Strawberry Almond Flour Muffins
- flavoredfloursandf
- May 22
- 2 min read
Your morning muffin just got a clean upgrade.
My strawberry almond flour muffins are soft, naturally delicious, and completely gluten-free. Made with all-natural ingredients and crafted for clean eating, they’re a feel-good option for those supporting autoimmune wellness and sensitive lifestyles — without sacrificing flavor.

2 ½ cups of strawberry almond flour
¼ cup tapioca flour
2 teaspoons of baking powder
½ cup of sweetener – I like Monk fruit or Swerve
3 eggs
⅓ cup unsweetened almond milk
⅓ cup melted coconut oil
1/2 cup fresh strawberries – diced
Directions
1. Preheat oven to 350°F. Line a 12-hole muffin pan with muffin paper. Set aside.
Whisk your strawberry almond flour, tapioca flour, and baking powder.

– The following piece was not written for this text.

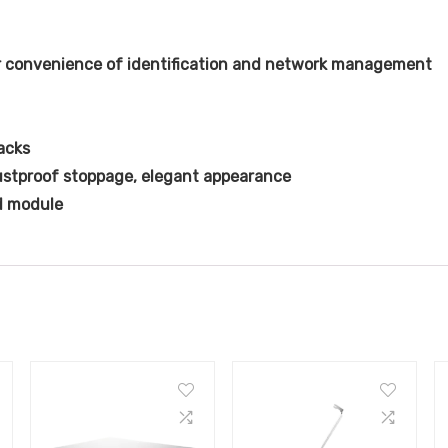
r convenience of identification and network management
acks
ustproof stoppage, elegant appearance
d module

In another bowl, whisk together eggs, sweetener of your choice, almond milk, and melted coconut oil.
Combine you wet to dry.
Fold in the diced strawberry.
Pour using a scoop the muffin batter evenly into the 12-muffin case.
Bake for 22 – 25 minutes or until a toothpick inserted in the middle of the muffins comes out clean.
Cool for 10 minutes in the muffin pan, then transfer onto a cooling rack and cool for another 10 minutes.
Enjoy!
Tips for Baking: Most baking recipes that call for 350°F are written for a regular (conventional) oven. If you’re using a convection oven, the fan circulates hot air and makes desserts bake faster and more evenly, so you should usually lower the temperature to 325°F. At the same temperature, convection can bake items about 20–25% faster, meaning cookies or cakes that normally take 12 minutes may finish in about 9–10 minutes, and a 30-minute cake may be done in about 22–24 minutes. Lowering the temperature helps cookies and cakes bake evenly without over-browning the edges. 🍪🎂I always bake using my convection oven, so please monitor your baking time and always use a toothpick to check for doneness.